Well, I’m certainly not an expert in this, but I thought the post by Mangetout suggested my computer interprets a file named *.pdf.exe as a PDF file. My computer doesn’t – in Windows Explorer it displays an icon indicating the file is executable. If I try to open it through Acrobat reader, it doesn’t even show in the dialog box unless I specify an “all file types” view.
But suppose the file I renamed as executable DID have a virus… would I be at risk trying to open it as an Acrobat file, or would it simply fail? I was under the impression that I would actually have to use a “Run” command, or double-click on the executable icon, before I would have problems. Is this correct?

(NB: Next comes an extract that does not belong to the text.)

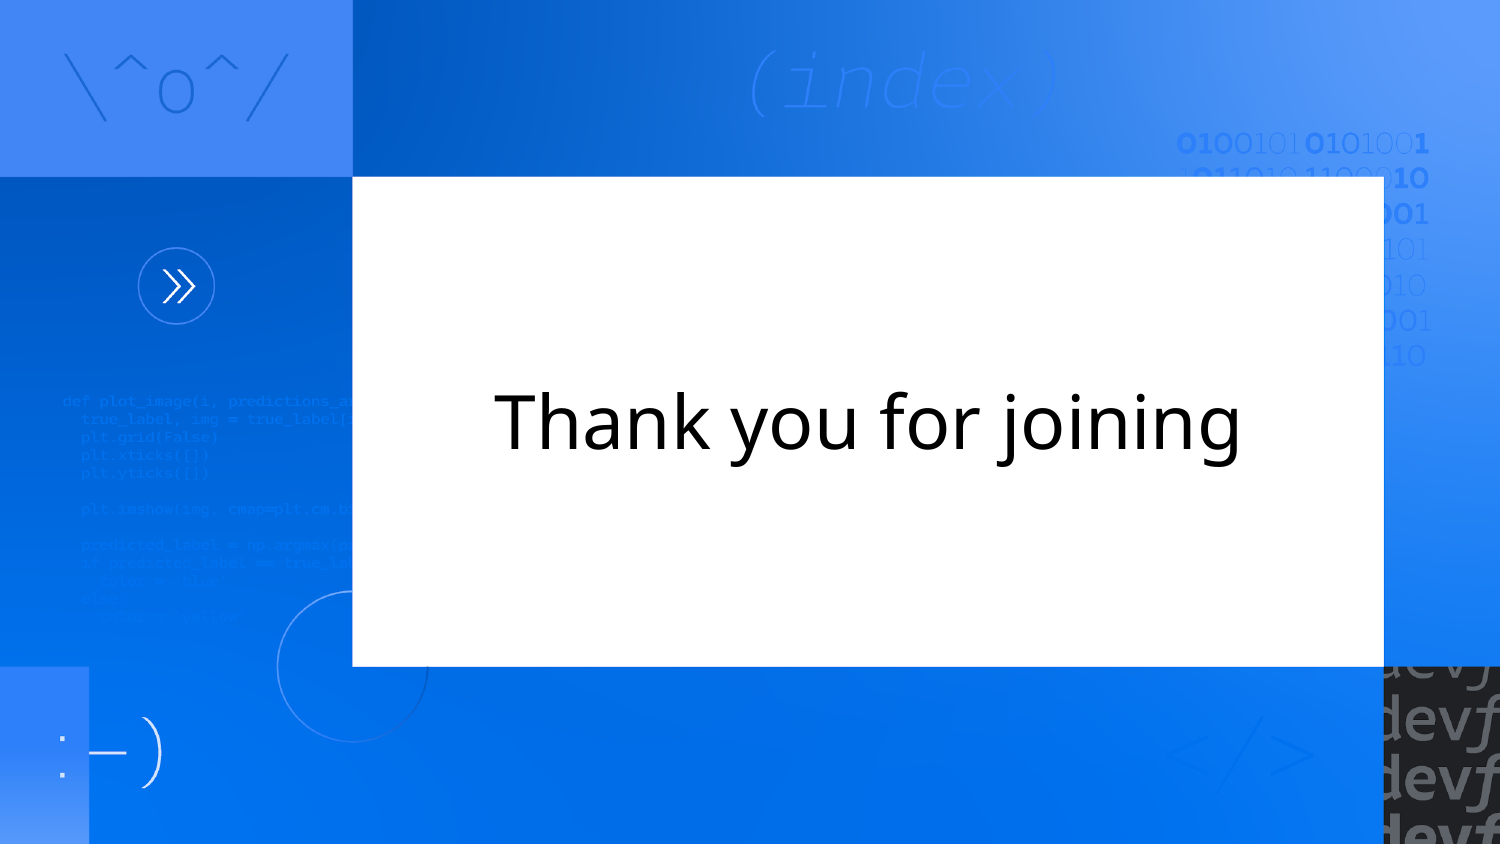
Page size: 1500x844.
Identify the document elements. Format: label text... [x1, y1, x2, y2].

Yes if it was a virus and you double clicked on it you’d be in trouble. The problem arises because you also should be able to view a true pdf file by double clicking on it. If you have the extension .pdf associated with Adobe Acrobat, when you double click on a .pdf file, Adobe Acrobat will start and the file will open. However if it’s really a virus.pdf.exe file and your OS has been set to suppress showing the .exe extension, when you double click on the virus file expecting to have Acrobat open – bingo you’ve got the virus.
I see that, but my OS does not seem to be misleading me about the file type. It gives me an exectucable icon, rather than an Acrobat icon, even if my extensions are suppressed, so at least I have some alert that it ISN’T an acrobat file.
Perhaps my question wasn’t clear. If I try to open such a file from within Acrobat, can it hurt me?
Actually, on thinking about it, there could be something to the ‘never open PDFs online’ thing - it could be that the browser plugin has vulnerabilities that aren’t present in the full-blown reader. I don’t know if this actually is the case, though.
I seem to have thrown a spanner in the works with my comment about double extension names; what I was talking about was not renamed files but email attachments that fool the recipient into opening them because they appear to be benign (such as .txt), when in fact they are executable files and Windows just happens to be hiding the real extension because .exe is a known file type (it does this by default in most installations of Windows).
Adobe’s a real bitch to open in a browser. Because I can never wait for them to be fully downloaded and I always click everywhere and they always lock up. So I just always download them first, then open them just with adobe, no browser. No problems.
A. The OS first looks into the file header for an icon to display. If there isn’t one, then the OS displays a default one. So if the virus writer put the pdf icon into the header, it would look like a pdf file to you.
Absolutely, positively never gauge the possible type of a file based on its icon. The icon can be quite misleading. Look only at the full file name.
Note that thanks to MS not “anticipating” security issues, the defaults in its OSes are basically the worst possible settings.
B. “such a file”? If you mean a real pdf file, that’s the OP. If you mean an executable, then Acrobat will just give you an error.
The issue Mangetout brought up, of an executable pretending to be a pdf file, has nothing to do with Acrobat running. You don’t even need a pdf viewer on your machine to get a virus that way.